==== Supplied data ====

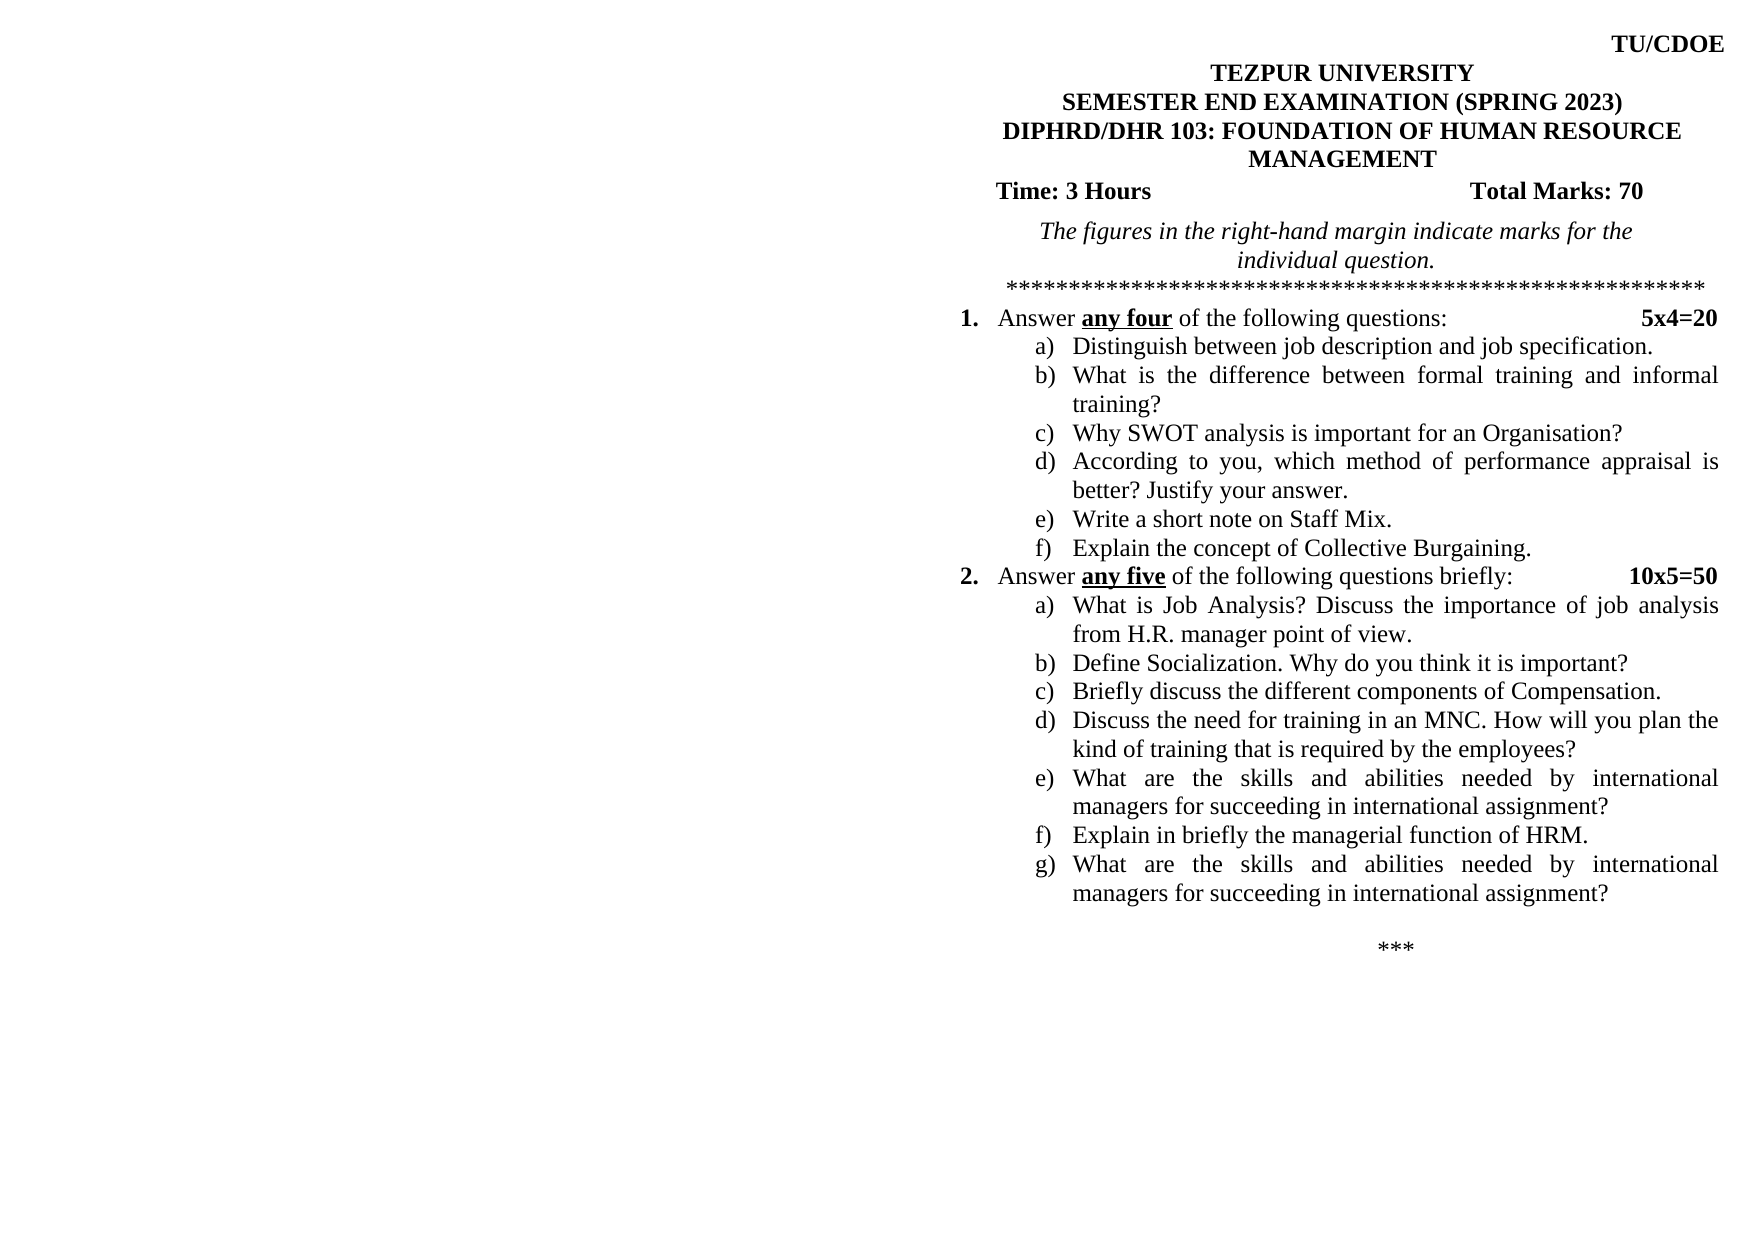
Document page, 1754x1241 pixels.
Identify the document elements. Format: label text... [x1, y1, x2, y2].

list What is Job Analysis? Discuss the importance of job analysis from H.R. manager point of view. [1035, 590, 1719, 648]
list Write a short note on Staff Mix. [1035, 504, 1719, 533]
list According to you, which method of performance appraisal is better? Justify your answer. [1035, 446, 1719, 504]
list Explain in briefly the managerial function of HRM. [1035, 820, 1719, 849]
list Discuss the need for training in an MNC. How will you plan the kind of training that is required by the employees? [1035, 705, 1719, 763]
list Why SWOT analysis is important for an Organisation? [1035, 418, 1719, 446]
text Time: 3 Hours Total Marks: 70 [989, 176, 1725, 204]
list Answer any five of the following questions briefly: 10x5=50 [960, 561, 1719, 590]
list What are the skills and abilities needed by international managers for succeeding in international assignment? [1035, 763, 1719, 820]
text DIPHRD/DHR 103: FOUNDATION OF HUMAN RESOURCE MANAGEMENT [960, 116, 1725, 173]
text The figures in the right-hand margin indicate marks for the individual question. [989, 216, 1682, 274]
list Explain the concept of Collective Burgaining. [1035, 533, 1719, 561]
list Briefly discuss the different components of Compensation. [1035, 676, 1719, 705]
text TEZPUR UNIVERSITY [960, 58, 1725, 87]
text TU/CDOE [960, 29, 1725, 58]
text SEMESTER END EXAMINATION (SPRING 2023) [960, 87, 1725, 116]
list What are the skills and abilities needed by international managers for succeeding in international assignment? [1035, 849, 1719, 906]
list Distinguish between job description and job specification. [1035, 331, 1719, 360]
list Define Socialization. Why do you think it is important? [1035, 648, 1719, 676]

====

Exercise instructions:
Looking at the records above, say how many of their lines include the word "skills", with no other words.

Exercise response:
2